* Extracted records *
*** Begin section ***
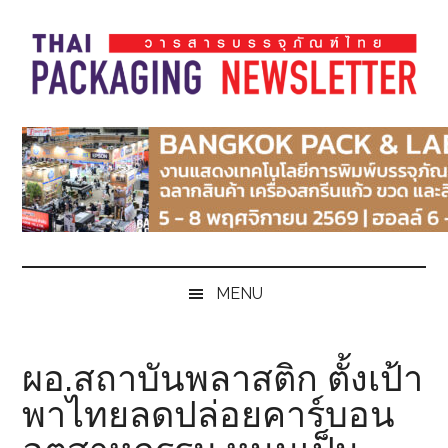
Skip
Skip
Skip
Skip
to
to
to
to
main
secondary
primary
footer
content
menu
sidebar
Thai
Thai
Pack
Pack
Magazine
Magazine
MENU
ผอ.สถาบันพลาสติก ตั้งเป้า
พาไทยลดปล่อยคาร์บอน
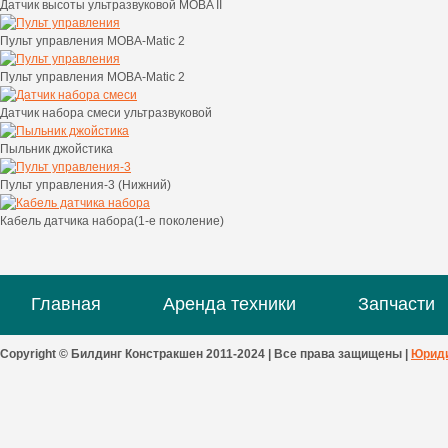
Датчик высоты ультразвуковой MOBA II
Пульт управления MOBA-Matic 2
Пульт управления MOBA-Matic 2
Датчик набора смеси ультразвуковой
Пыльник джойстика
Пульт управления-3 (Нижний)
Кабель датчика набора(1-е поколение)
Главная
Аренда техники
Запчасти
Copyright © Билдинг Констракшен 2011-2024 | Все права защищены |
Юриди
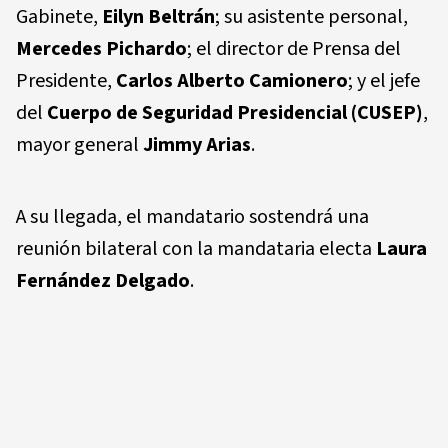
Gabinete,
Eilyn Beltrán
; su asistente personal,
Mercedes Pichardo
; el director de Prensa del
Presidente,
Carlos Alberto Camionero
; y el jefe
del
Cuerpo de Seguridad Presidencial (CUSEP)
,
mayor general
Jimmy Arias
.
A su llegada, el mandatario sostendrá una
reunión bilateral con la mandataria electa
Laura
Fernández Delgado
.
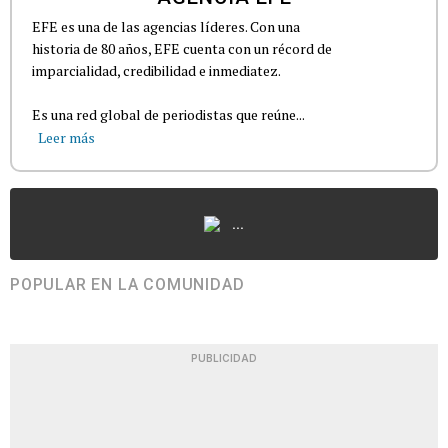
EFE es una de las agencias líderes. Con una
historia de 80 años, EFE cuenta con un récord de
imparcialidad, credibilidad e inmediatez.
Es una red global de periodistas que reúne...
Leer más
...
POPULAR EN LA COMUNIDAD
PUBLICIDAD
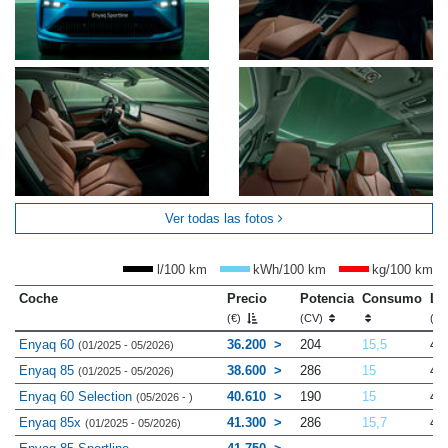
Ver todas las fotos
l/100 km
kWh/100 km
kg/100 km
Coche
Precio
Potencia
Consumo
Lo
(€)
(CV)
(m
Enyaq 60
36.200
204
15,5
4.
(01/2025 - 05/2026)
Enyaq 85
38.600
286
15
4.
(01/2025 - 05/2026)
Enyaq 60 Selection
40.610
190
15
4.
(05/2026 - )
Enyaq 85x
41.300
286
15,7
4.
(01/2025 - 05/2026)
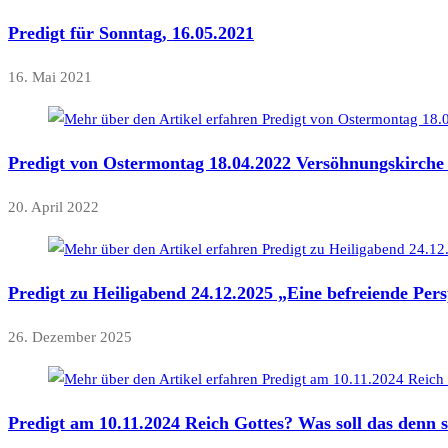
Predigt für Sonntag, 16.05.2021
16. Mai 2021
Predigt von Ostermontag 18.04.2022 Versöhnungskirch
20. April 2022
Predigt zu Heiligabend 24.12.2025 „Eine befreiende Pers
26. Dezember 2025
Predigt am 10.11.2024 Reich Gottes? Was soll das denn s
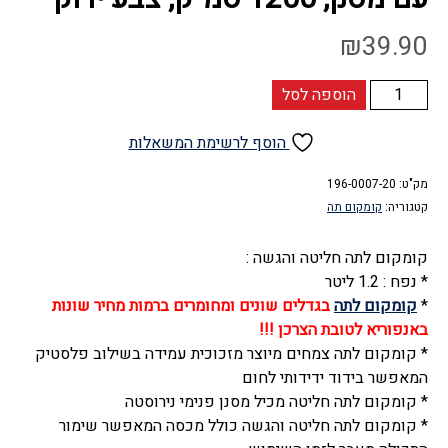
₪
39.90
כמות
הוספה לסל
של
קומקום
הוסף לרשימת המשאלות
לתה
מק"ט:
חליטה
196-0007-20
קטגוריה:
קומקום תה
והגשה
זכוכית
קומקום לתה חליטה והגשה :
עם
* נפח : 1.2 ליטר
מסנן,
*
קומקום לתה
בגדלים שונים ומחומרים ברמות מחיר שונות
1200
באנפוריא לטובת הצרכן !!!
סמ"ק,
* קומקום לתה צמחים מיוצר מזכוכית עמידה בשילוב פלסטיק
צבע
המאפשר בידוד ידידותי לחום
ירוק
* קומקום לתה חליטה מכיל מסנן פנימי נירוסטה
* קומקום לתה חליטה והגשה כולל מכסה המאפשר שימור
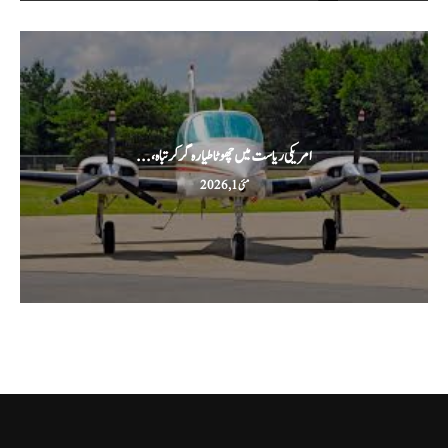
امریکی ریاست میں چھوٹا طیارہ گر کر تباہ،...
مئی 1, 2026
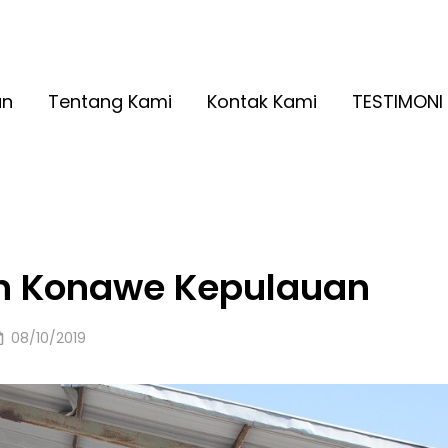
A RINGAN KUALITAS NO. 1
2026
an
Tentang Kami
Kontak Kami
TESTIMONI
an Konawe Kepulauan
Posted
08/10/2019
on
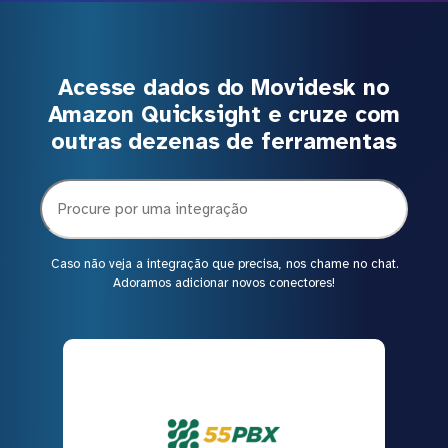
Acesse dados do Movidesk no
Amazon Quicksight e cruze com
outras dezenas de ferramentas
Caso não veja a integração que precisa, nos chame no chat.
Adoramos adicionar novos conectores!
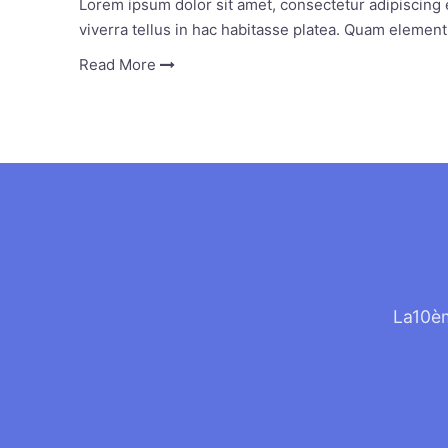
Lorem ipsum dolor sit amet, consectetur adipiscing e
viverra tellus in hac habitasse platea. Quam eleme
Read More
La10èm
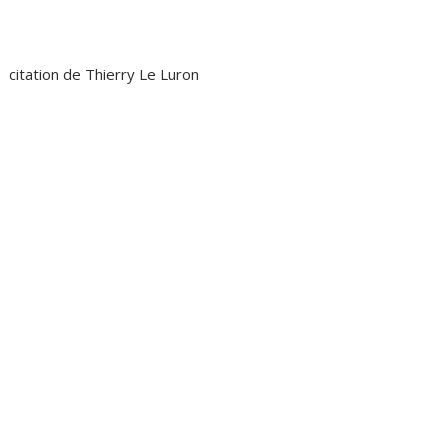
citation de Thierry Le Luron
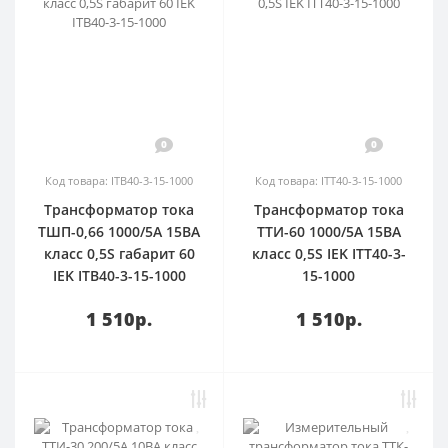
0
0
Код товара: ITB40-3-15-1000
Код товара: ITT40-3-15-1000
Трансформатор тока
Трансформатор тока
ТШП-0,66 1000/5А 15ВА
ТТИ-60 1000/5А 15ВА
класс 0,5S габарит 60
класс 0,5S IEK ITT40-3-
IEK ITB40-3-15-1000
15-1000
1 510р.
1 510р.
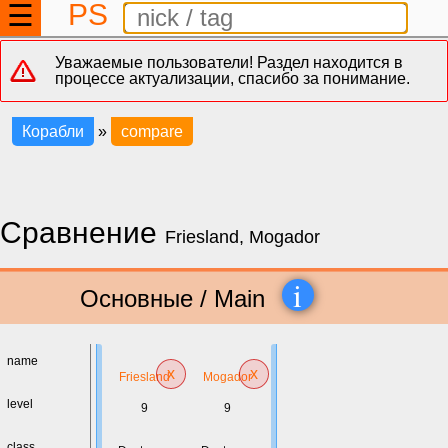
PS
☰
Уважаемые пользователи! Раздел находится в
процессе актуализации, спасибо за понимание.
Корабли
»
compare
Сравнение
Friesland, Mogador
i
Основные / Main
name
x
x
Friesland
Mogador
level
9
9
class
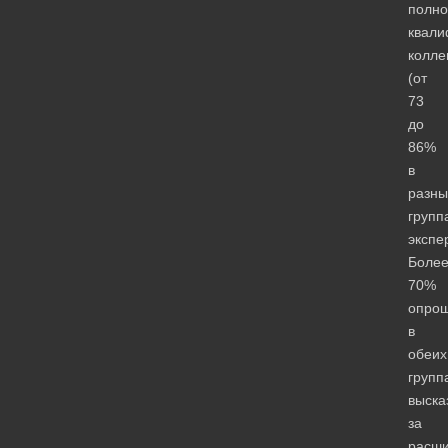
полн
квал
колле
(от
73
до
86%
в
разны
групп
экспе
Боле
70%
опро
в
обеих
групп
выска
за
расш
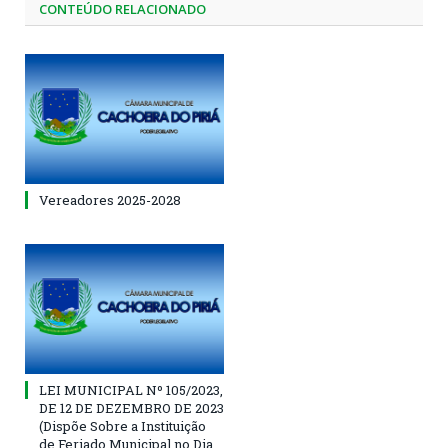
CONTEÚDO RELACIONADO
Vereadores 2025-2028
LEI MUNICIPAL Nº 105/2023,
DE 12 DE DEZEMBRO DE 2023
(Dispõe Sobre a Instituição
de Feriado Municipal no Dia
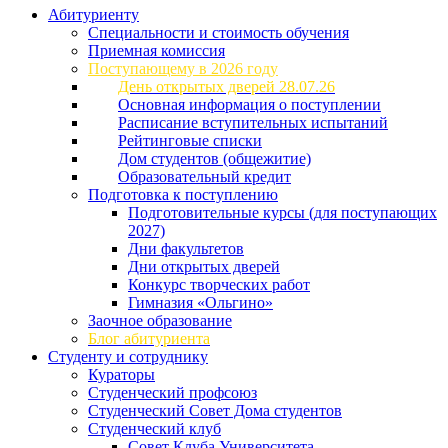
Абитуриенту
Специальности и стоимость обучения
Приемная комиссия
Поступающему в 2026 году
День открытых дверей 28.07.26
Основная информация о поступлении
Расписание вступительных испытаний
Рейтинговые списки
Дом студентов (общежитие)
Образовательный кредит
Подготовка к поступлению
Подготовительные курсы (для поступающих
2027)
Дни факультетов
Дни открытых дверей
Конкурс творческих работ
Гимназия «Ольгино»
Заочное образование
Блог абитуриента
Студенту и сотруднику
Кураторы
Студенческий профсоюз
Студенческий Совет Дома студентов
Студенческий клуб
Совет Клуба Университета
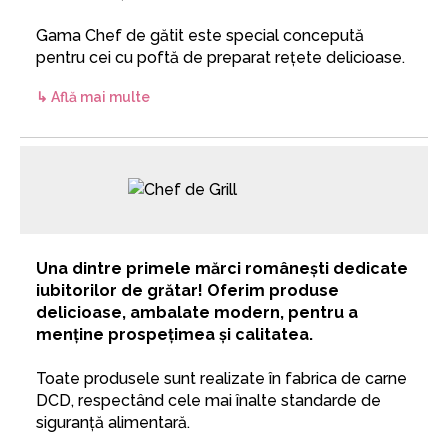
Gama Chef de gătit este special concepută
pentru cei cu poftă de preparat rețete delicioase.
↳ Află mai multe
Una dintre primele mărci românești dedicate
iubitorilor de grătar! Oferim produse
delicioase, ambalate modern, pentru a
menține prospețimea și calitatea.
Toate produsele sunt realizate în fabrica de carne
DCD, respectând cele mai înalte standarde de
siguranță alimentară.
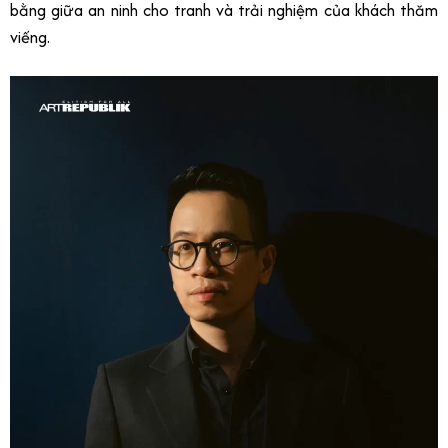
bằng giữa an ninh cho tranh và trải nghiệm của khách thăm
viếng.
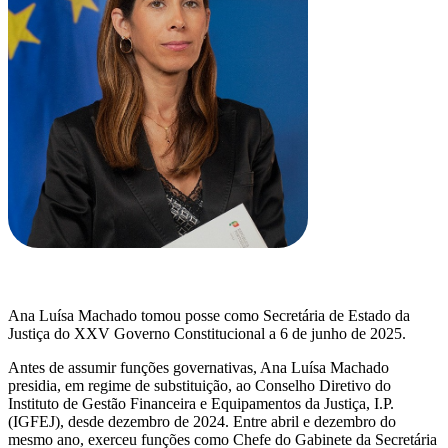
Ana Luísa Machado tomou posse como Secretária de Estado da
Justiça do XXV Governo Constitucional a 6 de junho de 2025.
Antes de assumir funções governativas, Ana Luísa Machado
presidia, em regime de substituição, ao Conselho Diretivo do
Instituto de Gestão Financeira e Equipamentos da Justiça, I.P.
(IGFEJ), desde dezembro de 2024. Entre abril e dezembro do
mesmo ano, exerceu funções como Chefe do Gabinete da Secretária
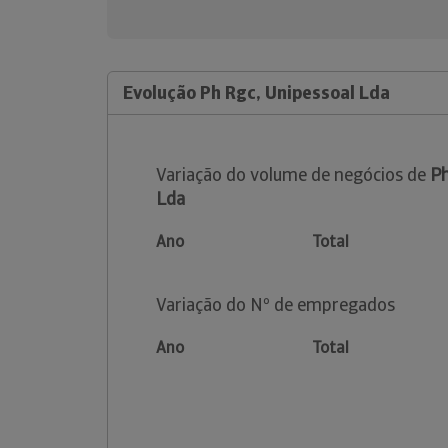
Evolução Ph Rgc, Unipessoal Lda
Variação do volume de negócios de
Ph
Lda
Ano
Total
Variação do Nº de empregados
Ano
Total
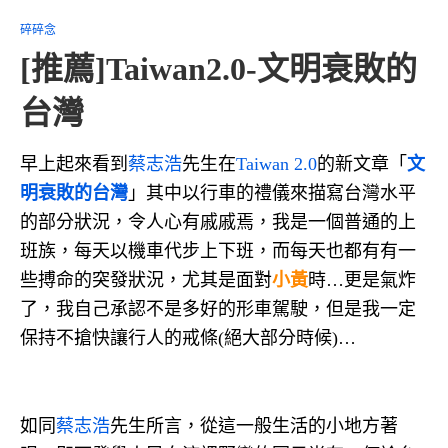
碎碎念
[推薦]Taiwan2.0-文明衰敗的
台灣
早上起來看到
蔡志浩
先生在
Taiwan 2.0
的新文章「
文
明衰敗的台灣
」其中以行車的禮儀來描寫台灣水平
的部分狀況，令人心有戚戚焉，我是一個普通的上
班族，每天以機車代步上下班，而每天也都有有一
些搏命的突發狀況，尤其是面對
小黃
時…更是氣炸
了，我自己承認不是多好的形車駕駛，但是我一定
保持不搶快讓行人的戒條(絕大部分時候)…
如同
蔡志浩
先生所言，從這一般生活的小地方著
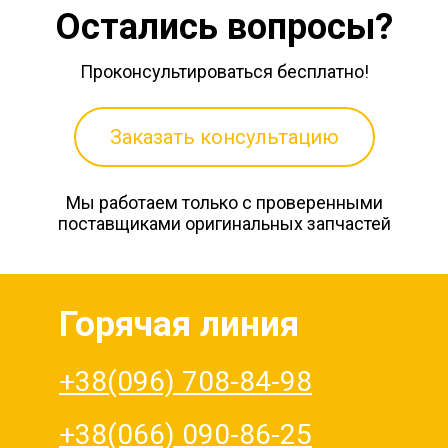
Остались вопросы?
Проконсультироваться бесплатно!
Заказать консультацию
Мы работаем только с проверенными
поставщиками оригинальных запчастей
Горячая линия
+38(096) 708-84-98
+38(066) 090-86-25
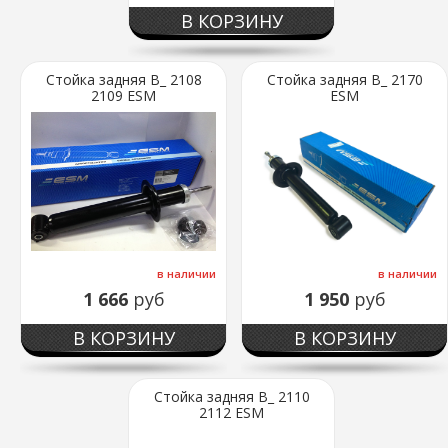
В КОРЗИНУ
Стойка задняя В_ 2108
Стойка задняя В_ 2170
2109 ESM
ESM
в наличии
в наличии
1 666
руб
1 950
руб
В КОРЗИНУ
В КОРЗИНУ
Стойка задняя В_ 2110
2112 ESM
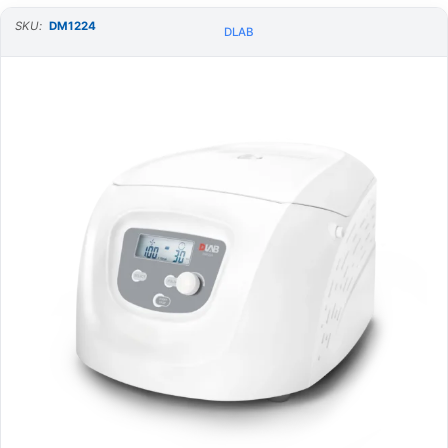
SKU:
DM1224
DLAB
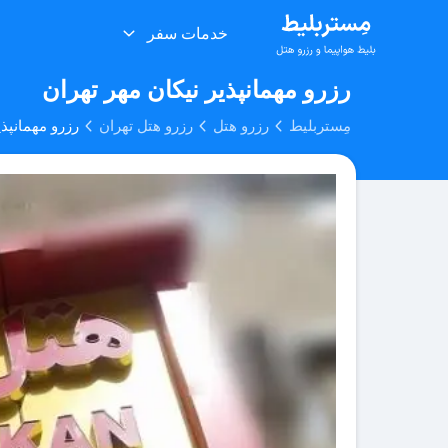
خدمات سفر
رزرو مهمانپذیر نیکان مهر تهران
مِستربلیط
رزرو هتل
رزرو هتل تهران
رزرو مهمانپذی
*** End section ***
* Exercise objective *
Reproduce every line of text above exactly, leaving out the pictures.

* Written response *
Skip
Skip
Skip
Skip
to
to
to
to
main
secondary
primary
footer
content
menu
sidebar
Thai
Thai
Pack
Pack
Magazine
Magazine
MENU
ผอ.สถาบันพลาสติก ตั้งเป้า
พาไทยลดปล่อยคาร์บอน
Датчик высоты ультразвуковой MOBA II
Пульт управления MOBA-Matic 2
Пульт управления MOBA-Matic 2
Датчик набора смеси ультразвуковой
Пыльник джойстика
Пульт управления-3 (Нижний)
Кабель датчика набора(1-е поколение)
Главная
Аренда техники
Запчасти
Copyright © Билдинг Констракшен 2011-2024 | Все права защищены |
Юриди
Gabinete,
Eilyn Beltrán
; su asistente personal,
Mercedes Pichardo
; el director de Prensa del
Presidente,
Carlos Alberto Camionero
; y el jefe
del
Cuerpo de Seguridad Presidencial (CUSEP)
,
mayor general
Jimmy Arias
.
A su llegada, el mandatario sostendrá una
reunión bilateral con la mandataria electa
Laura
Fernández Delgado
.
EFE es una de las agencias líderes. Con una
historia de 80 años, EFE cuenta con un récord de
imparcialidad, credibilidad e inmediatez.
Es una red global de periodistas que reúne...
Leer más
...
POPULAR EN LA COMUNIDAD
PUBLICIDAD
Ver todas las fotos
l/100 km
kWh/100 km
kg/100 km
Coche
Precio
Potencia
Consumo
Lo
(€)
(CV)
(m
Enyaq 60
36.200
204
15,5
4.
(01/2025 - 05/2026)
Enyaq 85
38.600
286
15
4.
(01/2025 - 05/2026)
Enyaq 60 Selection
40.610
190
15
4.
(05/2026 - )
Enyaq 85x
41.300
286
15,7
4.
(01/2025 - 05/2026)
Predigt für Sonntag, 16.05.2021
16. Mai 2021
Predigt von Ostermontag 18.04.2022 Versöhnungskirch
20. April 2022
Predigt zu Heiligabend 24.12.2025 „Eine befreiende Pers
26. Dezember 2025
Predigt am 10.11.2024 Reich Gottes? Was soll das denn s
₪
39.90
כמות
הוספה לסל
של
קומקום
הוסף לרשימת המשאלות
לתה
מק"ט:
חליטה
196-0007-20
קטגוריה:
קומקום תה
והגשה
זכוכית
קומקום לתה חליטה והגשה :
עם
* נפח : 1.2 ליטר
מסנן,
*
קומקום לתה
בגדלים שונים ומחומרים ברמות מחיר שונות
1200
באנפוריא לטובת הצרכן !!!
סמ"ק,
* קומקום לתה צמחים מיוצר מזכוכית עמידה בשילוב פלסטיק
צבע
המאפשר בידוד ידידותי לחום
ירוק
* קומקום לתה חליטה מכיל מסנן פנימי נירוסטה
* קומקום לתה חליטה והגשה כולל מכסה המאפשר שימור
امریکی ریاست میں چھوٹا طیارہ گر کر تباہ،...
مئی 1, 2026
A RINGAN KUALITAS NO. 1
2026
an
Tentang Kami
Kontak Kami
TESTIMONI
an Konawe Kepulauan
Posted
08/10/2019
on
Acesse dados do Movidesk no
Amazon Quicksight e cruze com
outras dezenas de ferramentas
Caso não veja a integração que precisa, nos chame no chat.
Adoramos adicionar novos conectores!
Lorem ipsum dolor sit amet, consectetur adipiscing e
viverra tellus in hac habitasse platea. Quam eleme
Read More
La10èm
citation de Thierry Le Luron
0
0
Код товара: ITB40-3-15-1000
Код товара: ITT40-3-15-1000
Трансформатор тока
Трансформатор тока
ТШП-0,66 1000/5А 15ВА
ТТИ-60 1000/5А 15ВА
класс 0,5S габарит 60
класс 0,5S IEK ITT40-3-
IEK ITB40-3-15-1000
15-1000
1 510р.
1 510р.
PS
☰
Уважаемые пользователи! Раздел находится в
процессе актуализации, спасибо за понимание.
Корабли
»
compare
Сравнение
Friesland, Mogador
i
Основные / Main
name
x
x
Friesland
Mogador
level
9
9
class
полн
квал
колле
(от
73
до
86%
в
разны
групп
экспе
Боле
70%
опро
в
обеих
групп
выска
за
расш
CONTEÚDO RELACIONADO
Vereadores 2025-2028
LEI MUNICIPAL Nº 105/2023,
DE 12 DE DEZEMBRO DE 2023
(Dispõe Sobre a Instituição
de Feriado Municipal no Dia
Абитуриенту
Специальности и стоимость обучения
Приемная комиссия
Поступающему в 2026 году
День открытых дверей 28.07.26
Основная информация о поступлении
Расписание вступительных испытаний
Рейтинговые списки
Дом студентов (общежитие)
Образовательный кредит
Подготовка к поступлению
Подготовительные курсы (для поступающих
2027)
Дни факультетов
Дни открытых дверей
Конкурс творческих работ
Гимназия «Ольгино»
Заочное образование
Блог абитуриента
Студенту и сотруднику
Кураторы
Студенческий профсоюз
Студенческий Совет Дома студентов
Студенческий клуб
Совет Клуба Университета
Gama Chef de gătit este special concepută
pentru cei cu poftă de preparat rețete delicioase.
↳ Află mai multe
Una dintre primele mărci românești dedicate
iubitorilor de grătar! Oferim produse
delicioase, ambalate modern, pentru a
menține prospețimea și calitatea.
Toate produsele sunt realizate în fabrica de carne
DCD, respectând cele mai înalte standarde de
siguranță alimentară.
bằng giữa an ninh cho tranh và trải nghiệm của khách thăm
viếng.
Ana Luísa Machado tomou posse como Secretária de Estado da
Justiça do XXV Governo Constitucional a 6 de junho de 2025.
Antes de assumir funções governativas, Ana Luísa Machado
presidia, em regime de substituição, ao Conselho Diretivo do
Instituto de Gestão Financeira e Equipamentos da Justiça, I.P.
(IGFEJ), desde dezembro de 2024. Entre abril e dezembro do
mesmo ano, exerceu funções como Chefe do Gabinete da Secretária
Evolução Ph Rgc, Unipessoal Lda
Variação do volume de negócios de
Ph
Lda
Ano
Total
Variação do Nº de empregados
Ano
Total
碎碎念
[推薦]Taiwan2.0-文明衰敗的
台灣
早上起來看到
蔡志浩
先生在
Taiwan 2.0
的新文章「
文
明衰敗的台灣
」其中以行車的禮儀來描寫台灣水平
的部分狀況，令人心有戚戚焉，我是一個普通的上
班族，每天以機車代步上下班，而每天也都有有一
些搏命的突發狀況，尤其是面對
小黃
時…更是氣炸
了，我自己承認不是多好的形車駕駛，但是我一定
保持不搶快讓行人的戒條(絕大部分時候)…
如同
蔡志浩
先生所言，從這一般生活的小地方著
Остались вопросы?
Проконсультироваться бесплатно!
Заказать консультацию
Мы работаем только с проверенными
поставщиками оригинальных запчастей
Горячая линия
+38(096) 708-84-98
+38(066) 090-86-25
В КОРЗИНУ
Стойка задняя В_ 2108
Стойка задняя В_ 2170
2109 ESM
ESM
в наличии
в наличии
1 666
руб
1 950
руб
В КОРЗИНУ
В КОРЗИНУ
Стойка задняя В_ 2110
2112 ESM
SKU:
DM1224
DLAB
خدمات سفر
رزرو مهمانپذیر نیکان مهر تهران
مِستربلیط
رزرو هتل
رزرو هتل تهران
رزرو مهمانپذی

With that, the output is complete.